# Given task
Rewrite the lines with "collector number" replaced by "collection number" and everything else unchanged. Leave out the pictures.

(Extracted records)

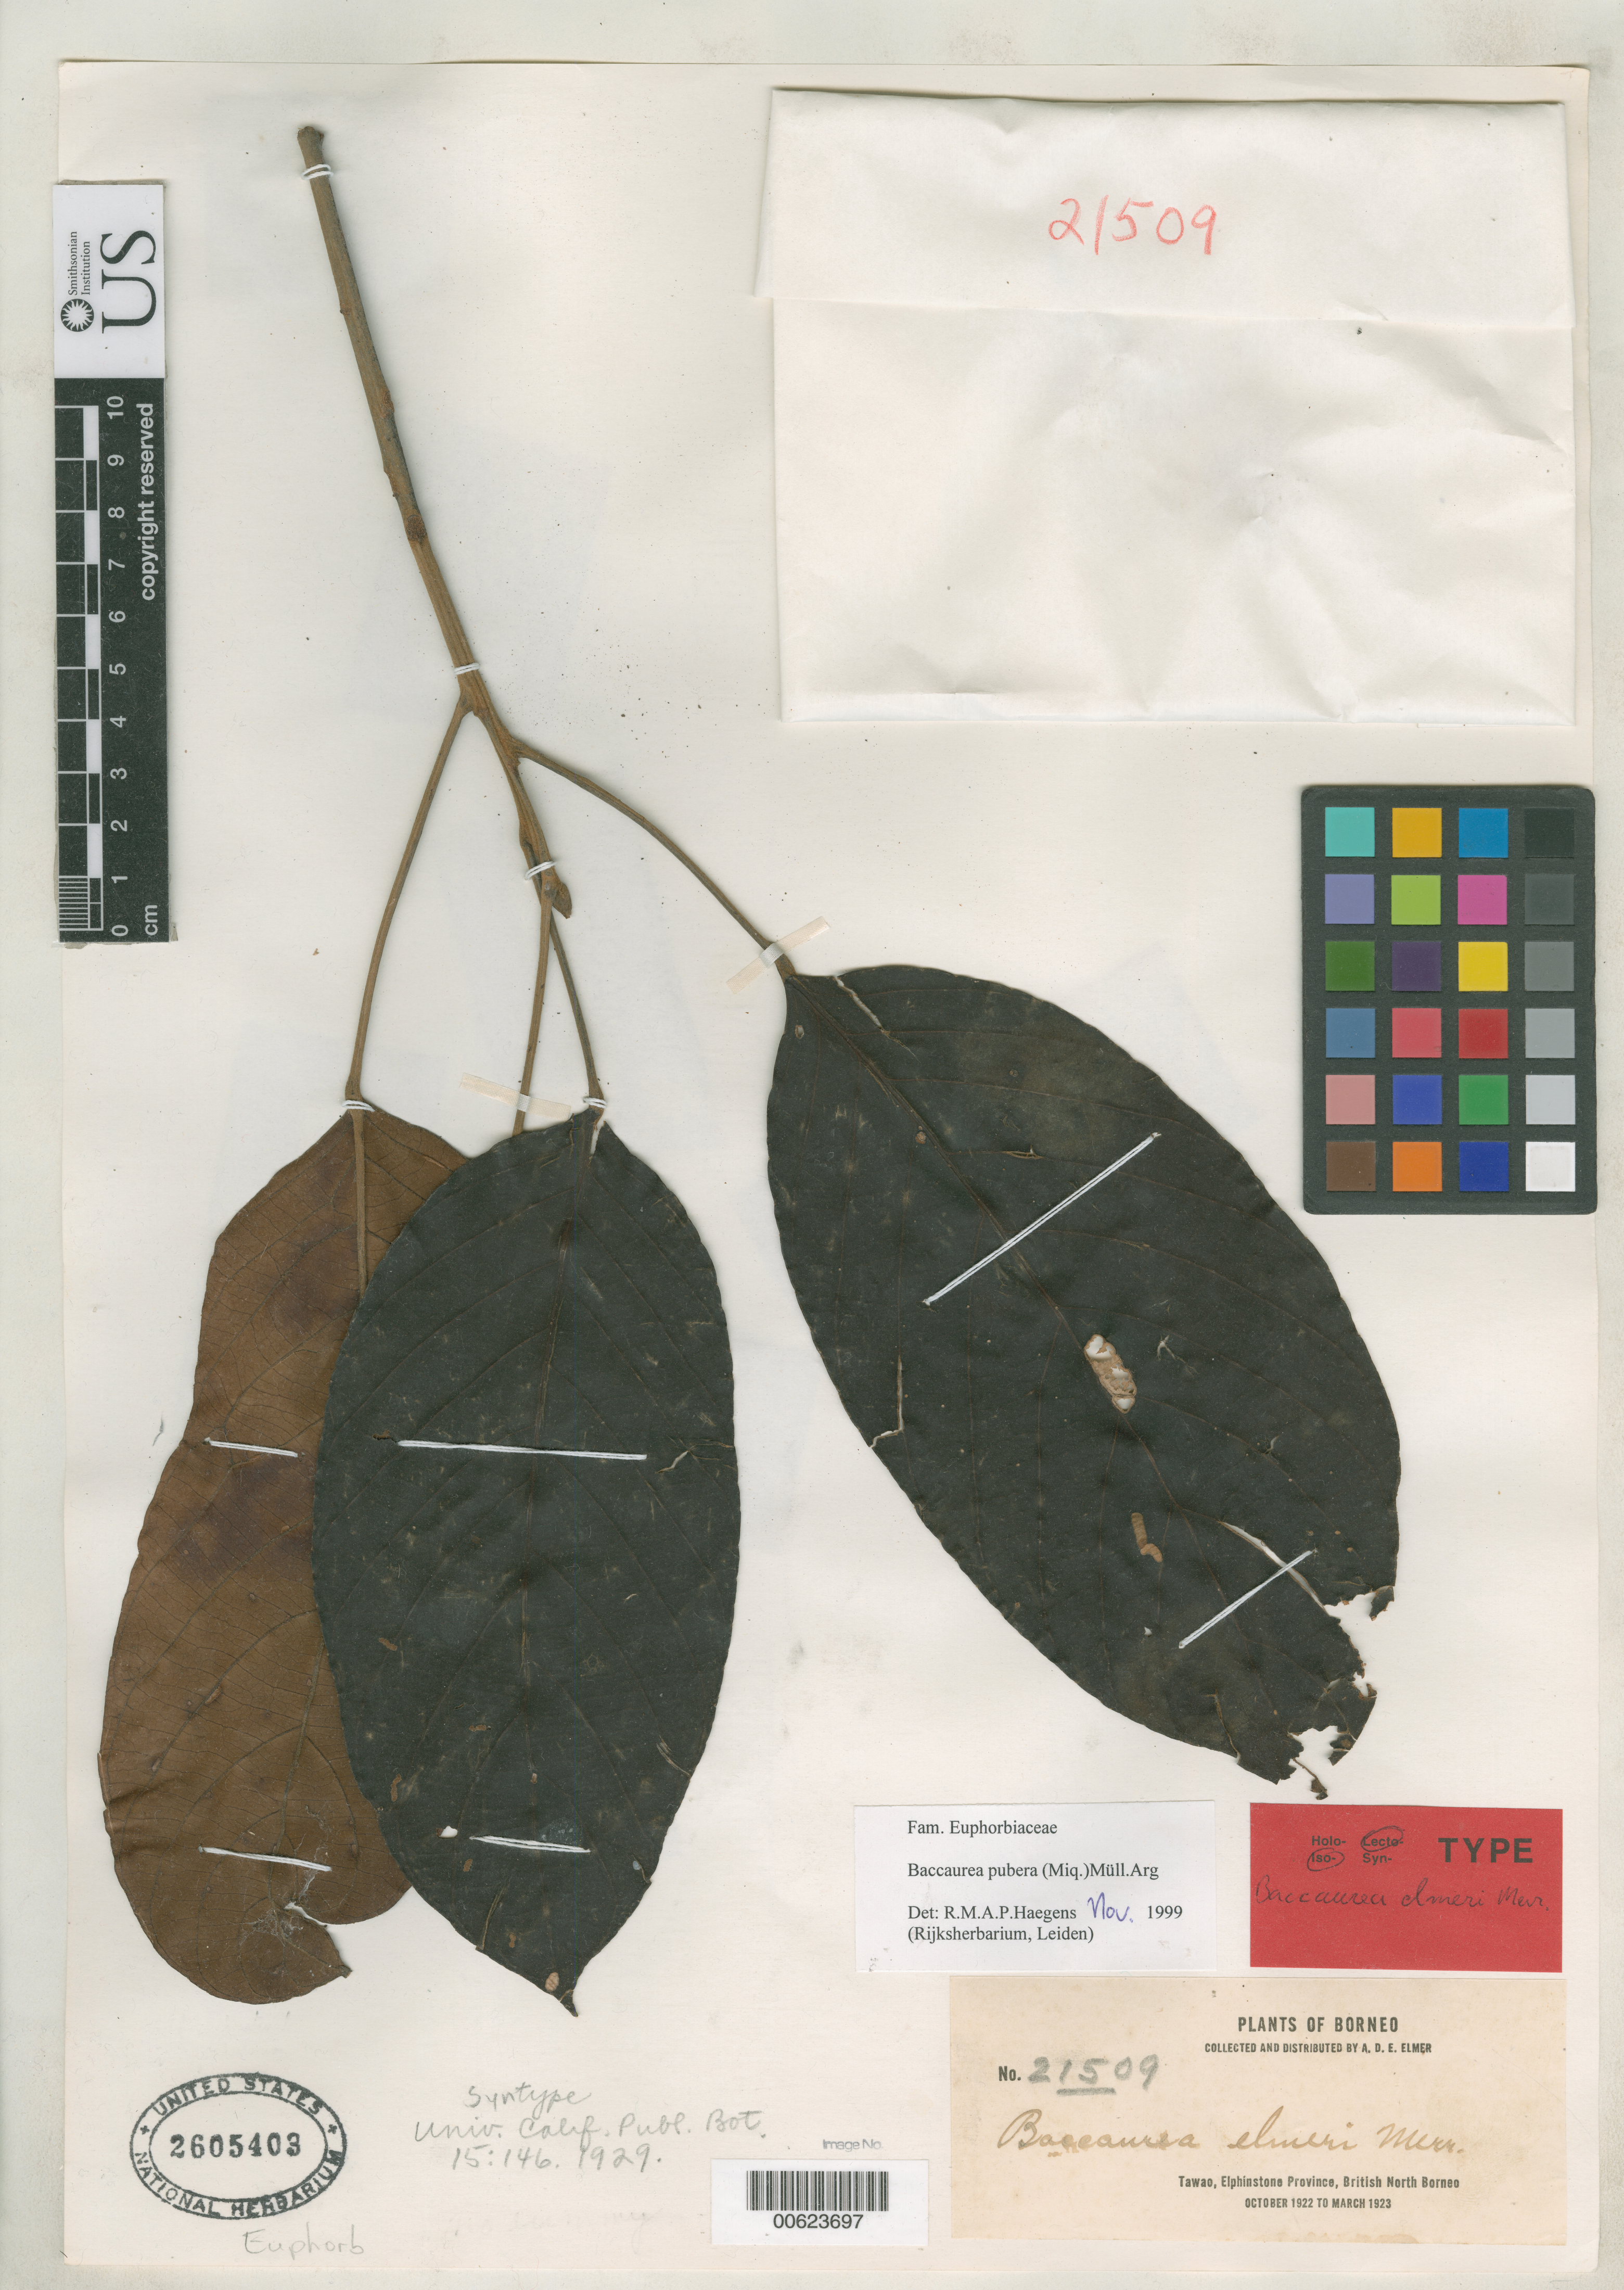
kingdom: Plantae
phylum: Tracheophyta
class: Magnoliopsida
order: Malpighiales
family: Phyllanthaceae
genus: Baccaurea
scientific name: Baccaurea elmeri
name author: Merr.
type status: Syntype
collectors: A. D. E. Elmer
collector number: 21509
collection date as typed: Oct 1922 to -- Mar 1923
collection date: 1922-10/1923-03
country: Malaysia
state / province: Sabah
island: Borneo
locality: Elphinstone province, Tawao.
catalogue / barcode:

# Worked solution
kingdom: Plantae
phylum: Tracheophyta
class: Magnoliopsida
order: Malpighiales
family: Phyllanthaceae
genus: Baccaurea
scientific name: Baccaurea elmeri
name author: Merr.
type status: Syntype
collectors: A. D. E. Elmer
collection number: 21509
collection date as typed: Oct 1922 to -- Mar 1923
collection date: 1922-10/1923-03
country: Malaysia
state / province: Sabah
island: Borneo
locality: Elphinstone province, Tawao.
catalogue / barcode:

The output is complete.